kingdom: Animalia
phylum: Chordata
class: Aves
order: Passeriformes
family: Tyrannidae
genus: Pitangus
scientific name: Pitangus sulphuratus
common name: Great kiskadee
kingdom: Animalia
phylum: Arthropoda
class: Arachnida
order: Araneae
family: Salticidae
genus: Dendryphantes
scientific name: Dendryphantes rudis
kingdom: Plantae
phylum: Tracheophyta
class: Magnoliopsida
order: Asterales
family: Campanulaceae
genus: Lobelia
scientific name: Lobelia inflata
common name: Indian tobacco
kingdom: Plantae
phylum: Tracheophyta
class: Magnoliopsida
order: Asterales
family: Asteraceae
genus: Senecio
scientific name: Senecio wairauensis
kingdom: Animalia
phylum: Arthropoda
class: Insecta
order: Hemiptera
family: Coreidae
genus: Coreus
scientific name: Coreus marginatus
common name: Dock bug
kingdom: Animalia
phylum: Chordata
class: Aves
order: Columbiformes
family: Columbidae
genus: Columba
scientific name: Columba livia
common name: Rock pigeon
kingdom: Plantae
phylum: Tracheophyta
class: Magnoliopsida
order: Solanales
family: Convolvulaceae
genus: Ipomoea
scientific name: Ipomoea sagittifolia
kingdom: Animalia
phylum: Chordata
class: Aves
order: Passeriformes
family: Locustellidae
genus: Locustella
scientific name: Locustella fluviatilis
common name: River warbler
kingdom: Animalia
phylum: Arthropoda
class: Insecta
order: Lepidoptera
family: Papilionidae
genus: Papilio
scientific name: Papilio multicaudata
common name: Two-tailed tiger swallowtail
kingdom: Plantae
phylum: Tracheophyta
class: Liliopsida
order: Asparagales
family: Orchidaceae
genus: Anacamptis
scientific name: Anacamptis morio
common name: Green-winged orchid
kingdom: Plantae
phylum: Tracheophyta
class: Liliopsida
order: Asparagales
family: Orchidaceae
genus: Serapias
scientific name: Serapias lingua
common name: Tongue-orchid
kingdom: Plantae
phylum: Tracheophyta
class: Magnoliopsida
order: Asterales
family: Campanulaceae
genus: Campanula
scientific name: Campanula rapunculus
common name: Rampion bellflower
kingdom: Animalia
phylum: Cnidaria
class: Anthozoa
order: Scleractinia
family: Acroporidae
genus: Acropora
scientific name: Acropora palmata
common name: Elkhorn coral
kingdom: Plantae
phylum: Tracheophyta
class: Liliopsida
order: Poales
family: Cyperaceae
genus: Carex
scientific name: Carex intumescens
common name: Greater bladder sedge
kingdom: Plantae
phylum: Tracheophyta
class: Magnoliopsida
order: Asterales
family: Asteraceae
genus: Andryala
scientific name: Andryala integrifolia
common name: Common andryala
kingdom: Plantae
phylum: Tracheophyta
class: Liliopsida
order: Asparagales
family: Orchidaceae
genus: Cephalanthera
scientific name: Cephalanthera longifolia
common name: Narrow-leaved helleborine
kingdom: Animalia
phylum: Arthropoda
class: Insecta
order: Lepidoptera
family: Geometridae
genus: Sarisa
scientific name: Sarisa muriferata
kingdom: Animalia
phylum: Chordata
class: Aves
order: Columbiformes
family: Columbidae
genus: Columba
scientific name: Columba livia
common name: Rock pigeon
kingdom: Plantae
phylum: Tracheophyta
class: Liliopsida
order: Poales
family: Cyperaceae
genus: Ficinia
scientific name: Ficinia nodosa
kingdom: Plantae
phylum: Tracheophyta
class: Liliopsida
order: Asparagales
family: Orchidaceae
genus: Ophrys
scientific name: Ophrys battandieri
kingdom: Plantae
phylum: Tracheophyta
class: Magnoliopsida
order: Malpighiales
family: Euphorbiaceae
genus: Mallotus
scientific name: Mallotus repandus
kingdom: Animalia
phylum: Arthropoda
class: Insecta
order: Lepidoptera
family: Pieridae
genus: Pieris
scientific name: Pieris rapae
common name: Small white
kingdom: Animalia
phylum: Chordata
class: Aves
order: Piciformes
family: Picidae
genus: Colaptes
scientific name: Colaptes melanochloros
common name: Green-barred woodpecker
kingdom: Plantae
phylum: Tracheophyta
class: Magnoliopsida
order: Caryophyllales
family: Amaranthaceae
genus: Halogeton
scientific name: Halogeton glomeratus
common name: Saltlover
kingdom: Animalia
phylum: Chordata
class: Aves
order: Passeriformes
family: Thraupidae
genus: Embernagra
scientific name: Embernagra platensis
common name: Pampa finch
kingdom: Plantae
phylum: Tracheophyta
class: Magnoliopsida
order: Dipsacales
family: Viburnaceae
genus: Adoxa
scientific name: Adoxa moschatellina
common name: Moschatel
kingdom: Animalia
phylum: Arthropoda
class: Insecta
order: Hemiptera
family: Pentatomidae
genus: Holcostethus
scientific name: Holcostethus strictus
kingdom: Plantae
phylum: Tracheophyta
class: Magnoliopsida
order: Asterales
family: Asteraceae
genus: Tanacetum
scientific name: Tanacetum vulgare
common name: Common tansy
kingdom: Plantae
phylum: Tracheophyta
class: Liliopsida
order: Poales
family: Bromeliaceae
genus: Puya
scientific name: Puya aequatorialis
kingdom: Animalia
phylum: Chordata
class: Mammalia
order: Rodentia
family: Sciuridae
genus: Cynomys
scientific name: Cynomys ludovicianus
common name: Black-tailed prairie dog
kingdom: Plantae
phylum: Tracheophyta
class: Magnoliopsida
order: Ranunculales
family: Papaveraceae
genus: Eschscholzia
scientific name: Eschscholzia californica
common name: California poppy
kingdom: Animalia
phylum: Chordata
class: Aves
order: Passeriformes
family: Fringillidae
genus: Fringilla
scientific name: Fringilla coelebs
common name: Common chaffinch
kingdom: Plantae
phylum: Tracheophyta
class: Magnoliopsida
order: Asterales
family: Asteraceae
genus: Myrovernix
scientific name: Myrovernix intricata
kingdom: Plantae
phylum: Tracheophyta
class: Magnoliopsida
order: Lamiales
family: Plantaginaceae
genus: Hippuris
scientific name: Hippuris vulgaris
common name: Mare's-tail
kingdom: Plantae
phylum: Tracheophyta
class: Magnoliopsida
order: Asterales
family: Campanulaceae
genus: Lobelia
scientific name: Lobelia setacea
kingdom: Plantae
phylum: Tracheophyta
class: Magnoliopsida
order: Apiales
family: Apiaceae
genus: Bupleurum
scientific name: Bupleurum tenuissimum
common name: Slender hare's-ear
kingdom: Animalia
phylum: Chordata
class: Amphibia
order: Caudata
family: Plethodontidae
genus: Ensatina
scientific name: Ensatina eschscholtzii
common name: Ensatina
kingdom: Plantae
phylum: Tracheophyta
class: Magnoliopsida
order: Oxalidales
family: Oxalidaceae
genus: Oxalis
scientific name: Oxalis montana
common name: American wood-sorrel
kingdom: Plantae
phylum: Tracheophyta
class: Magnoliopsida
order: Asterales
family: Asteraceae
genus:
--------------------------------
• **GIVEN REQUEST**
Give all the lines above again, swapping "common name" for "vernacular name" wherever it appears and leaving everything else unchanged.

• **EXERCISE RESPONSE**
kingdom: Animalia
phylum: Chordata
class: Aves
order: Passeriformes
family: Tyrannidae
genus: Pitangus
scientific name: Pitangus sulphuratus
vernacular name: Great kiskadee
kingdom: Animalia
phylum: Arthropoda
class: Arachnida
order: Araneae
family: Salticidae
genus: Dendryphantes
scientific name: Dendryphantes rudis
kingdom: Plantae
phylum: Tracheophyta
class: Magnoliopsida
order: Asterales
family: Campanulaceae
genus: Lobelia
scientific name: Lobelia inflata
vernacular name: Indian tobacco
kingdom: Plantae
phylum: Tracheophyta
class: Magnoliopsida
order: Asterales
family: Asteraceae
genus: Senecio
scientific name: Senecio wairauensis
kingdom: Animalia
phylum: Arthropoda
class: Insecta
order: Hemiptera
family: Coreidae
genus: Coreus
scientific name: Coreus marginatus
vernacular name: Dock bug
kingdom: Animalia
phylum: Chordata
class: Aves
order: Columbiformes
family: Columbidae
genus: Columba
scientific name: Columba livia
vernacular name: Rock pigeon
kingdom: Plantae
phylum: Tracheophyta
class: Magnoliopsida
order: Solanales
family: Convolvulaceae
genus: Ipomoea
scientific name: Ipomoea sagittifolia
kingdom: Animalia
phylum: Chordata
class: Aves
order: Passeriformes
family: Locustellidae
genus: Locustella
scientific name: Locustella fluviatilis
vernacular name: River warbler
kingdom: Animalia
phylum: Arthropoda
class: Insecta
order: Lepidoptera
family: Papilionidae
genus: Papilio
scientific name: Papilio multicaudata
vernacular name: Two-tailed tiger swallowtail
kingdom: Plantae
phylum: Tracheophyta
class: Liliopsida
order: Asparagales
family: Orchidaceae
genus: Anacamptis
scientific name: Anacamptis morio
vernacular name: Green-winged orchid
kingdom: Plantae
phylum: Tracheophyta
class: Liliopsida
order: Asparagales
family: Orchidaceae
genus: Serapias
scientific name: Serapias lingua
vernacular name: Tongue-orchid
kingdom: Plantae
phylum: Tracheophyta
class: Magnoliopsida
order: Asterales
family: Campanulaceae
genus: Campanula
scientific name: Campanula rapunculus
vernacular name: Rampion bellflower
kingdom: Animalia
phylum: Cnidaria
class: Anthozoa
order: Scleractinia
family: Acroporidae
genus: Acropora
scientific name: Acropora palmata
vernacular name: Elkhorn coral
kingdom: Plantae
phylum: Tracheophyta
class: Liliopsida
order: Poales
family: Cyperaceae
genus: Carex
scientific name: Carex intumescens
vernacular name: Greater bladder sedge
kingdom: Plantae
phylum: Tracheophyta
class: Magnoliopsida
order: Asterales
family: Asteraceae
genus: Andryala
scientific name: Andryala integrifolia
vernacular name: Common andryala
kingdom: Plantae
phylum: Tracheophyta
class: Liliopsida
order: Asparagales
family: Orchidaceae
genus: Cephalanthera
scientific name: Cephalanthera longifolia
vernacular name: Narrow-leaved helleborine
kingdom: Animalia
phylum: Arthropoda
class: Insecta
order: Lepidoptera
family: Geometridae
genus: Sarisa
scientific name: Sarisa muriferata
kingdom: Animalia
phylum: Chordata
class: Aves
order: Columbiformes
family: Columbidae
genus: Columba
scientific name: Columba livia
vernacular name: Rock pigeon
kingdom: Plantae
phylum: Tracheophyta
class: Liliopsida
order: Poales
family: Cyperaceae
genus: Ficinia
scientific name: Ficinia nodosa
kingdom: Plantae
phylum: Tracheophyta
class: Liliopsida
order: Asparagales
family: Orchidaceae
genus: Ophrys
scientific name: Ophrys battandieri
kingdom: Plantae
phylum: Tracheophyta
class: Magnoliopsida
order: Malpighiales
family: Euphorbiaceae
genus: Mallotus
scientific name: Mallotus repandus
kingdom: Animalia
phylum: Arthropoda
class: Insecta
order: Lepidoptera
family: Pieridae
genus: Pieris
scientific name: Pieris rapae
vernacular name: Small white
kingdom: Animalia
phylum: Chordata
class: Aves
order: Piciformes
family: Picidae
genus: Colaptes
scientific name: Colaptes melanochloros
vernacular name: Green-barred woodpecker
kingdom: Plantae
phylum: Tracheophyta
class: Magnoliopsida
order: Caryophyllales
family: Amaranthaceae
genus: Halogeton
scientific name: Halogeton glomeratus
vernacular name: Saltlover
kingdom: Animalia
phylum: Chordata
class: Aves
order: Passeriformes
family: Thraupidae
genus: Embernagra
scientific name: Embernagra platensis
vernacular name: Pampa finch
kingdom: Plantae
phylum: Tracheophyta
class: Magnoliopsida
order: Dipsacales
family: Viburnaceae
genus: Adoxa
scientific name: Adoxa moschatellina
vernacular name: Moschatel
kingdom: Animalia
phylum: Arthropoda
class: Insecta
order: Hemiptera
family: Pentatomidae
genus: Holcostethus
scientific name: Holcostethus strictus
kingdom: Plantae
phylum: Tracheophyta
class: Magnoliopsida
order: Asterales
family: Asteraceae
genus: Tanacetum
scientific name: Tanacetum vulgare
vernacular name: Common tansy
kingdom: Plantae
phylum: Tracheophyta
class: Liliopsida
order: Poales
family: Bromeliaceae
genus: Puya
scientific name: Puya aequatorialis
kingdom: Animalia
phylum: Chordata
class: Mammalia
order: Rodentia
family: Sciuridae
genus: Cynomys
scientific name: Cynomys ludovicianus
vernacular name: Black-tailed prairie dog
kingdom: Plantae
phylum: Tracheophyta
class: Magnoliopsida
order: Ranunculales
family: Papaveraceae
genus: Eschscholzia
scientific name: Eschscholzia californica
vernacular name: California poppy
kingdom: Animalia
phylum: Chordata
class: Aves
order: Passeriformes
family: Fringillidae
genus: Fringilla
scientific name: Fringilla coelebs
vernacular name: Common chaffinch
kingdom: Plantae
phylum: Tracheophyta
class: Magnoliopsida
order: Asterales
family: Asteraceae
genus: Myrovernix
scientific name: Myrovernix intricata
kingdom: Plantae
phylum: Tracheophyta
class: Magnoliopsida
order: Lamiales
family: Plantaginaceae
genus: Hippuris
scientific name: Hippuris vulgaris
vernacular name: Mare's-tail
kingdom: Plantae
phylum: Tracheophyta
class: Magnoliopsida
order: Asterales
family: Campanulaceae
genus: Lobelia
scientific name: Lobelia setacea
kingdom: Plantae
phylum: Tracheophyta
class: Magnoliopsida
order: Apiales
family: Apiaceae
genus: Bupleurum
scientific name: Bupleurum tenuissimum
vernacular name: Slender hare's-ear
kingdom: Animalia
phylum: Chordata
class: Amphibia
order: Caudata
family: Plethodontidae
genus: Ensatina
scientific name: Ensatina eschscholtzii
vernacular name: Ensatina
kingdom: Plantae
phylum: Tracheophyta
class: Magnoliopsida
order: Oxalidales
family: Oxalidaceae
genus: Oxalis
scientific name: Oxalis montana
vernacular name: American wood-sorrel
kingdom: Plantae
phylum: Tracheophyta
class: Magnoliopsida
order: Asterales
family: Asteraceae
genus:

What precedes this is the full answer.